» WHAT TO PRODUCE
In the records below, turn the lines from the one containing "MAR 22, 2023" up to and including the one containing "playground for you to explore and customize" into a numbered list. Skip blank lines and leave the pictures out.

» SUPPLIED ENTRIES
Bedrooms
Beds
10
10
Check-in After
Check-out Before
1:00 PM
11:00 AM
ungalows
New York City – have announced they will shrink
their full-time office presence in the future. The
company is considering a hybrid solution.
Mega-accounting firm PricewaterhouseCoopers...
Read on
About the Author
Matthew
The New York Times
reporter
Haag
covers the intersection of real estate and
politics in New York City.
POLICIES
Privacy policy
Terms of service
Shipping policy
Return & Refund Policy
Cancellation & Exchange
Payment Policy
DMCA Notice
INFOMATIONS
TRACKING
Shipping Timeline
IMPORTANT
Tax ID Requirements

* * *

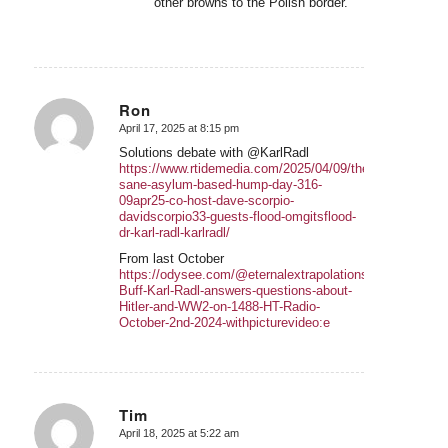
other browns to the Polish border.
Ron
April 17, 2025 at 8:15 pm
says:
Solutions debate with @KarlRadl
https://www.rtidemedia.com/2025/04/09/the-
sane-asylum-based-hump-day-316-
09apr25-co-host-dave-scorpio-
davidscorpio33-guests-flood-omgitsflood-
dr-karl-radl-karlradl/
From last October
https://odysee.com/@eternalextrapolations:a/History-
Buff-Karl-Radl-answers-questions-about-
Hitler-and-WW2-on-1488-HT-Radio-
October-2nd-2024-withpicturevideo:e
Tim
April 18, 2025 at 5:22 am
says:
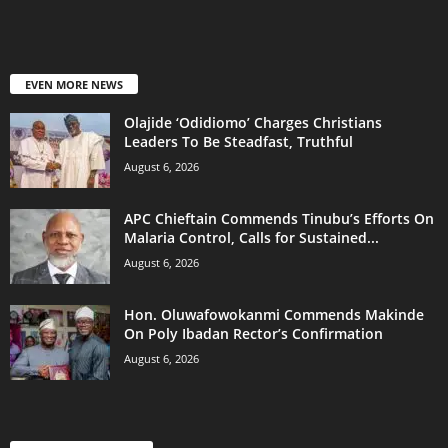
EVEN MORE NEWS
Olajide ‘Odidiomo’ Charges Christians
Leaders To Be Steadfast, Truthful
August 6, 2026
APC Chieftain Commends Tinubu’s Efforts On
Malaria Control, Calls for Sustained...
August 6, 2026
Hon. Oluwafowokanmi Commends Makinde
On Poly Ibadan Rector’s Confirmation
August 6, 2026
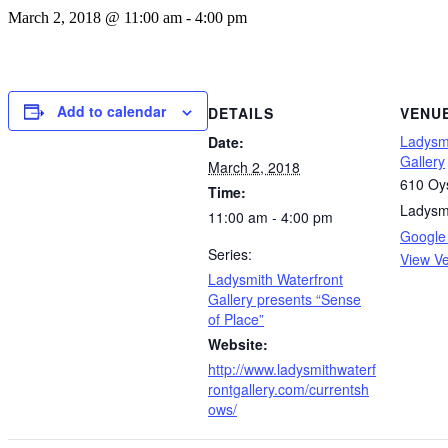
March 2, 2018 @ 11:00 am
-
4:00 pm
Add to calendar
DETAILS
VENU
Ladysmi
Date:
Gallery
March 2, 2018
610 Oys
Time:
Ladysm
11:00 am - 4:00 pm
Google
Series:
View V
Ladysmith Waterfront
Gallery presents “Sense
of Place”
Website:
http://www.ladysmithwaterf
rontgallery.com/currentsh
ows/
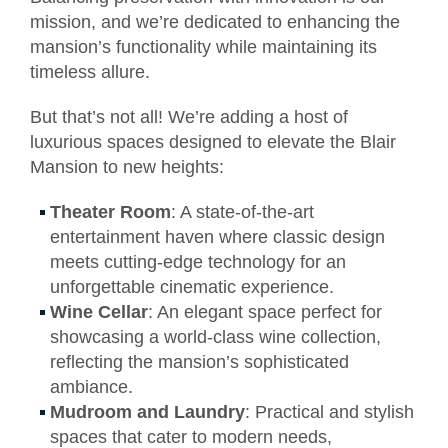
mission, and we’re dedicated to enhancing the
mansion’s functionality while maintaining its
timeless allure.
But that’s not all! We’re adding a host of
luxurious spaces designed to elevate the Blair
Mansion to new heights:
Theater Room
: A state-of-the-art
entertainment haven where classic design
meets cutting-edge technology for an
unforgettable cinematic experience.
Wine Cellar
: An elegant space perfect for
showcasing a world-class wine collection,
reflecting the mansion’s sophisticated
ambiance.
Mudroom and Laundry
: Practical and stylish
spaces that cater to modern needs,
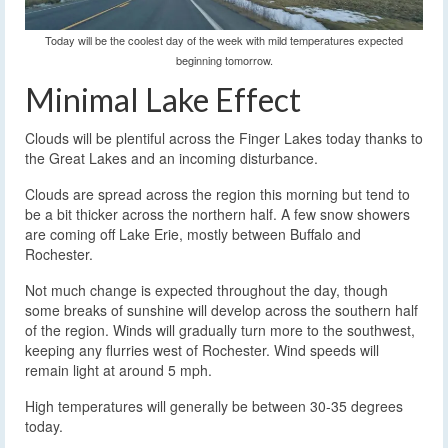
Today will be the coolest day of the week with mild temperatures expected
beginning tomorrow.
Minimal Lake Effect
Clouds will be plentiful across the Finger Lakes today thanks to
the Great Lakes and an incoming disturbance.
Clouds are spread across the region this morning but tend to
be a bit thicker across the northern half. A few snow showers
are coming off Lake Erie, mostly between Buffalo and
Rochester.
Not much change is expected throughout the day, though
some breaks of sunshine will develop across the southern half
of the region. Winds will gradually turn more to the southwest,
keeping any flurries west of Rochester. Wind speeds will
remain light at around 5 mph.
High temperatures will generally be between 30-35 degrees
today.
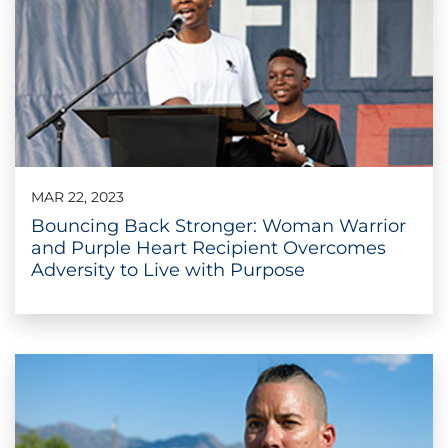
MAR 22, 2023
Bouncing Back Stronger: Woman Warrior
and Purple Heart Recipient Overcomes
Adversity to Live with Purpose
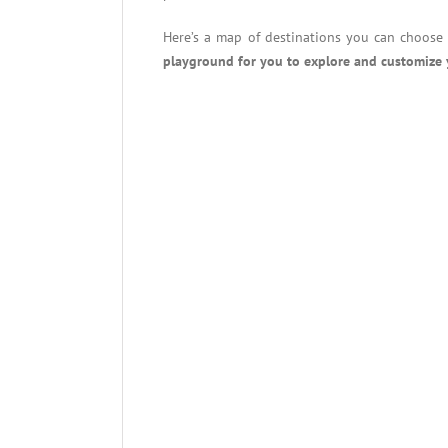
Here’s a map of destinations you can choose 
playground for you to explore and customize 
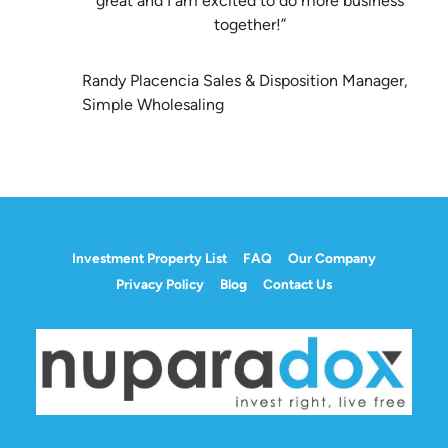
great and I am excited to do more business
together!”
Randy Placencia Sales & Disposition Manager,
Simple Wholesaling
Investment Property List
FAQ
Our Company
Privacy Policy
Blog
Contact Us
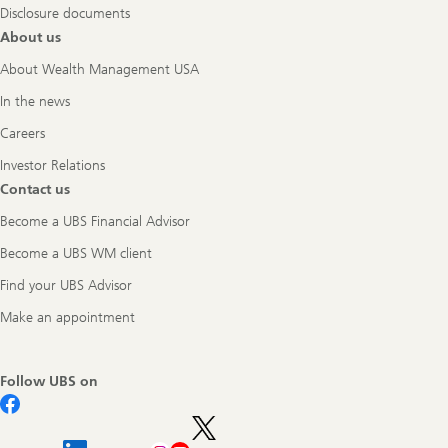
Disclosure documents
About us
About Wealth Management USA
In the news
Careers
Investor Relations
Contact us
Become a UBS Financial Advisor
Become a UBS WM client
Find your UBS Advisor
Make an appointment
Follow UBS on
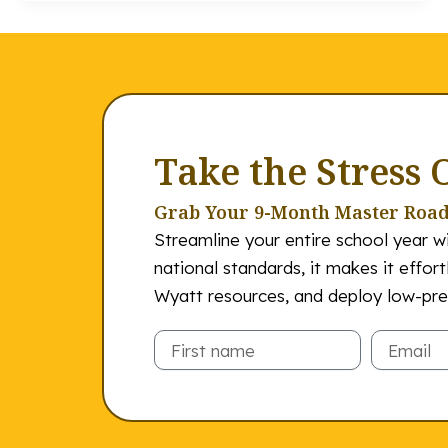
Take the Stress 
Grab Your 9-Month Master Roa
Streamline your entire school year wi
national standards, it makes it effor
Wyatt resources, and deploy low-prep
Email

» EXERCISE RESPONSE
1. MAR 22, 2023
2. Bouncing Back Stronger: Woman Warrior
3. and Purple Heart Recipient Overcomes
4. Adversity to Live with Purpose
5. Here’s a map of destinations you can choose 
6. playground for you to explore and customize 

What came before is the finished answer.